I wish I could create something that connects dads and daughters. I know there are some good dads out there who’d like to adopt some daughters. And I know that there are some girls out there, who’d like to “adopt” a dad…or be “adopted” by one. Perhaps not the usual legal way. But another way. A covering way. I “knowing someone cares” kind of a way. God is good, and He’s a great father. But I’ll tell you what, a physical one is a precious gift. Any day.

So I don’t know what this will breed. A dad-daughter connection site? A place for girls to vent? To let out their hurts, to share their hearts? I don’t know. But I know what I will do. I will share. For I feel that this is my void to fill. Missing dads being missed

And what kind of a dad search are we talking about here? Some dads are dead. Physically.
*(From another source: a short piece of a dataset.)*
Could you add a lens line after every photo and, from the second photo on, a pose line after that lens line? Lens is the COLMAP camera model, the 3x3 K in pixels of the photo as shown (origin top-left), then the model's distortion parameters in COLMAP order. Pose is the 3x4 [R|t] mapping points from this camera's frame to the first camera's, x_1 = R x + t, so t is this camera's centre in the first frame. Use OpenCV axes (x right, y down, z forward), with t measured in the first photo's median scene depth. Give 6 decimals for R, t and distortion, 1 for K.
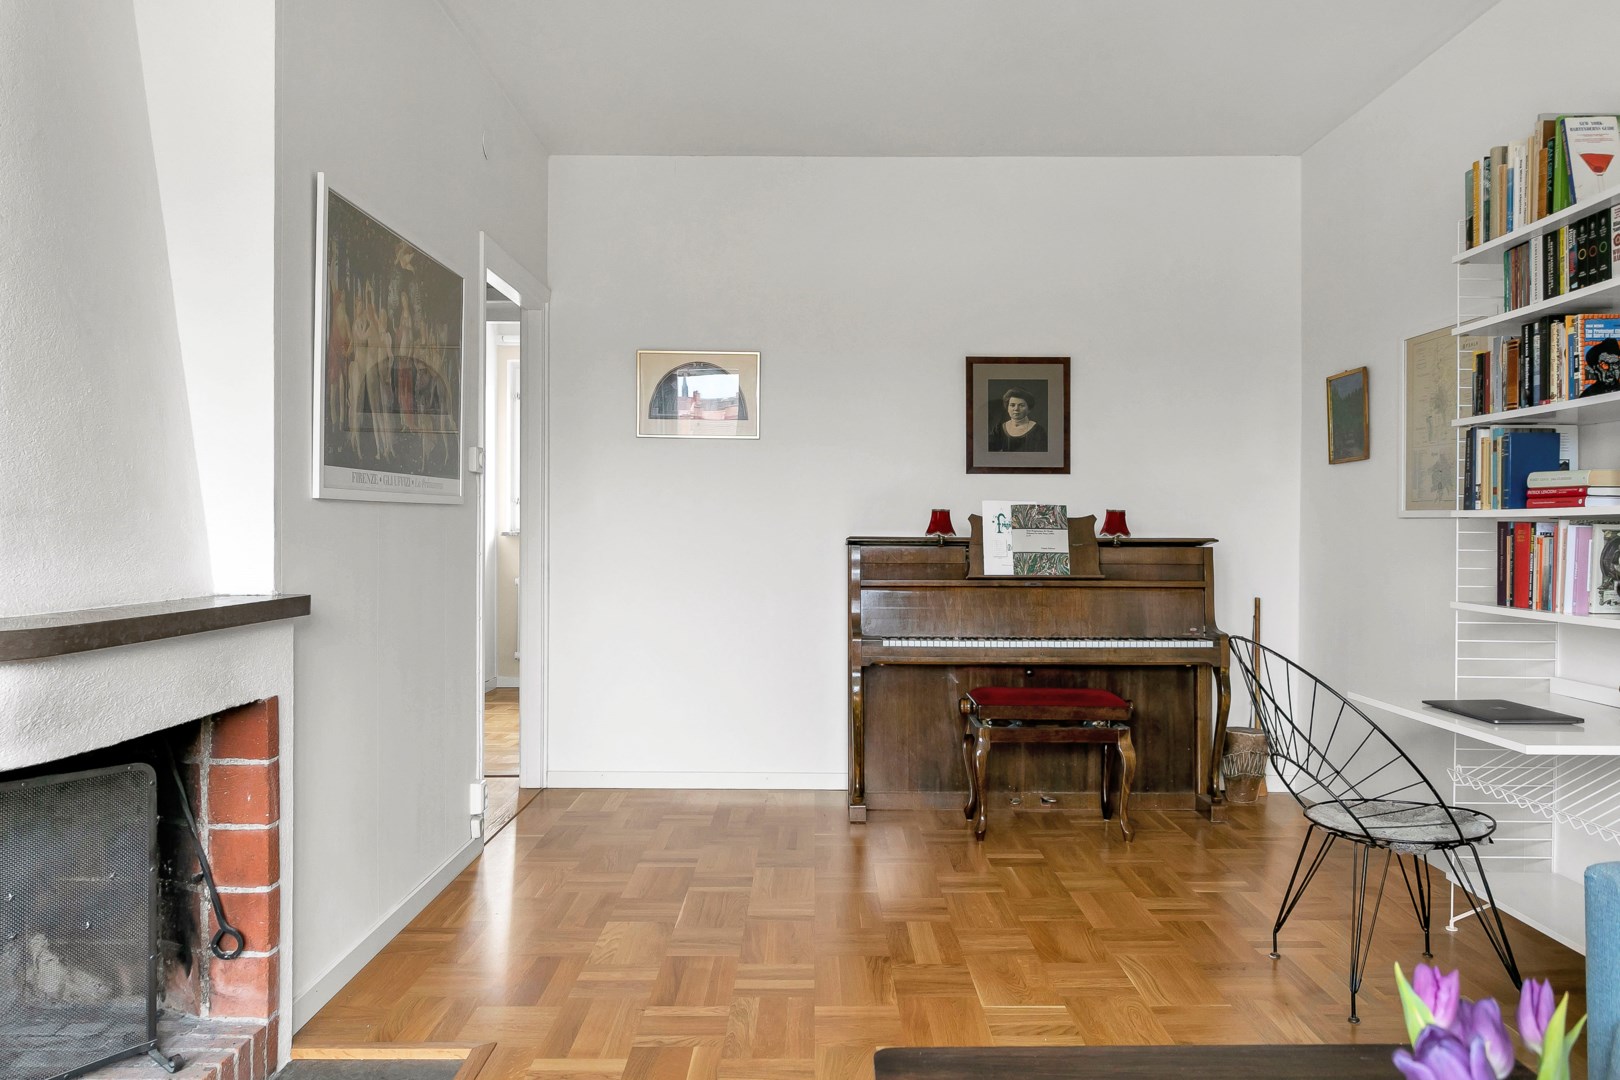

Some are dead other ways – emotionally distant, spiritually on different lanes, not mentoring their girls, divorced, separated, living abroad or far away from their families, disinterested, alcoholics, authoritarians, career chasers with no time for family, too concerned about their ego and not wanting to be associated with the feminine world…..the list is endless! But these dads are missing, and they are being missed. By their daughters. And sons too, I believe.

So these girls could be in search of a dad ‘cause theirs is totally not there. Or he’s not there in a way that is significant to her. I’ll tell you what I did, how I felt. What I went through. And what’s happening now. ‘Cause like I said, it’s not neatly tied in a cute little bow written “Eternal Solution to the Dad Search.” I still have my joys, and my lows. And I’ll share them with you. And I’ll be willing to listen to yours. It’s time to get raw and real, tell it like it is, and….fill this void that is mine to fill.